#### [提供資料]
========
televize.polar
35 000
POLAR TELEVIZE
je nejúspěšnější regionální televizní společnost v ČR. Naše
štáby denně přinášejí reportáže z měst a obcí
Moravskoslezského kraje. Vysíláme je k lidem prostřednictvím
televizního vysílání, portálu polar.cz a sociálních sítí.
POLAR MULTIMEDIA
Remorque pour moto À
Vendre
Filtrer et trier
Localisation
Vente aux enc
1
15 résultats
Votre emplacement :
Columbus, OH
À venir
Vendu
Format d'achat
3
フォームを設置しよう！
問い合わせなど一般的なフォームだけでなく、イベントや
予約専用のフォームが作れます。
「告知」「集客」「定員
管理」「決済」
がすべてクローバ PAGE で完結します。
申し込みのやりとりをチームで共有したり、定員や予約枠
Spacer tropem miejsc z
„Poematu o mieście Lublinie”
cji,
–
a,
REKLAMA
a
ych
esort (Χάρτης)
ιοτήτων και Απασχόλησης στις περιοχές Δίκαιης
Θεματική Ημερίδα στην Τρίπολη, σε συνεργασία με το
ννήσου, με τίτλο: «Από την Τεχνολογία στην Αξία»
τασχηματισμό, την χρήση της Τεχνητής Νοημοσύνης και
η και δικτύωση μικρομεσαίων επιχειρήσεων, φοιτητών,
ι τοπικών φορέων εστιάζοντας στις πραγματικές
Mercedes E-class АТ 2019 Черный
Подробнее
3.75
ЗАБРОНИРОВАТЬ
========
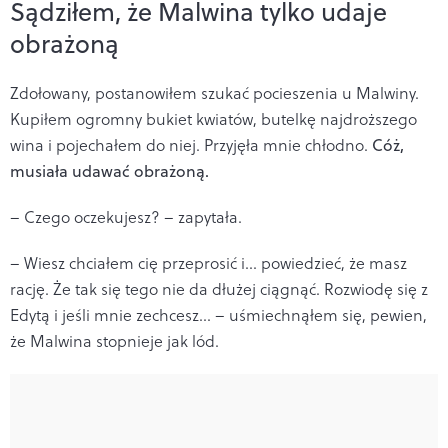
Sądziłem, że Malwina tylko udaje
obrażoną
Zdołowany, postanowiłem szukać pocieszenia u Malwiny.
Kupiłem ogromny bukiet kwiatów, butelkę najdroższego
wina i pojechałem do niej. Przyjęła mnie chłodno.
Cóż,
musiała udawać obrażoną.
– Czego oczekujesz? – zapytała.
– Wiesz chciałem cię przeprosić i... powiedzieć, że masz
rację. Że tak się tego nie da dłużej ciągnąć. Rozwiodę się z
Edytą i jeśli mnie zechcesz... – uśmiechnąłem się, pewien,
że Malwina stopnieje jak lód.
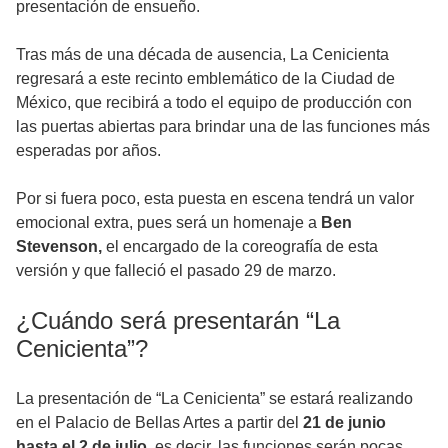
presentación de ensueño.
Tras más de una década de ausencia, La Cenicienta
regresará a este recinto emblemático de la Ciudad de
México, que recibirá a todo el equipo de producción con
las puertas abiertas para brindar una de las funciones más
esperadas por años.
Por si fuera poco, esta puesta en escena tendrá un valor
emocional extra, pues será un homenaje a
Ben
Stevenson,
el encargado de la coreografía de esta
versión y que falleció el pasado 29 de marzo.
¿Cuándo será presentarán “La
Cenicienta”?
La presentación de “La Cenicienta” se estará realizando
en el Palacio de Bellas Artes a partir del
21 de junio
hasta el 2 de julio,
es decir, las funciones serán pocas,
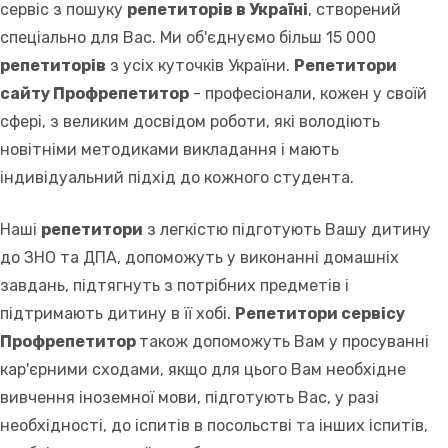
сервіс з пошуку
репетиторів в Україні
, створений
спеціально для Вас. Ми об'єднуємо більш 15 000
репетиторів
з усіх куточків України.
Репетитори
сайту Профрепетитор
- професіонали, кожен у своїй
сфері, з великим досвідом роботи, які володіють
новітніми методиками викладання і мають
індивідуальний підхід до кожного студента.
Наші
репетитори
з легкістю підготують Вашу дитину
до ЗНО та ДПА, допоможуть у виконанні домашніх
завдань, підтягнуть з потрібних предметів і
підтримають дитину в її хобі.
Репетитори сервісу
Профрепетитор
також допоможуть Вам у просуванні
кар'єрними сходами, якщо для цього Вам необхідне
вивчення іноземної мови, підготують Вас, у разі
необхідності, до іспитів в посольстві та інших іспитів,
========
上記のリストのうち、"сервіс з пошуку" を含む行から "також допоможуть Вам у просуванні" を含む行まで（両端を含む）を、1行につき1要素の文字列からなるJSON配列に変換せよ。空行は含めないこと。

#### [解答例]
[
  "сервіс з пошуку",
  "репетиторів в Україні",
  ", створений",
  "спеціально для Вас. Ми об'єднуємо більш 15 000",
  "репетиторів",
  "з усіх куточків України.",
  "Репетитори",
  "сайту Профрепетитор",
  "- професіонали, кожен у своїй",
  "сфері, з великим досвідом роботи, які володіють",
  "новітніми методиками викладання і мають",
  "індивідуальний підхід до кожного студента.",
  "Наші",
  "репетитори",
  "з легкістю підготують Вашу дитину",
  "до ЗНО та ДПА, допоможуть у виконанні домашніх",
  "завдань, підтягнуть з потрібних предметів і",
  "підтримають дитину в її хобі.",
  "Репетитори сервісу",
  "Профрепетитор",
  "також допоможуть Вам у просуванні"
]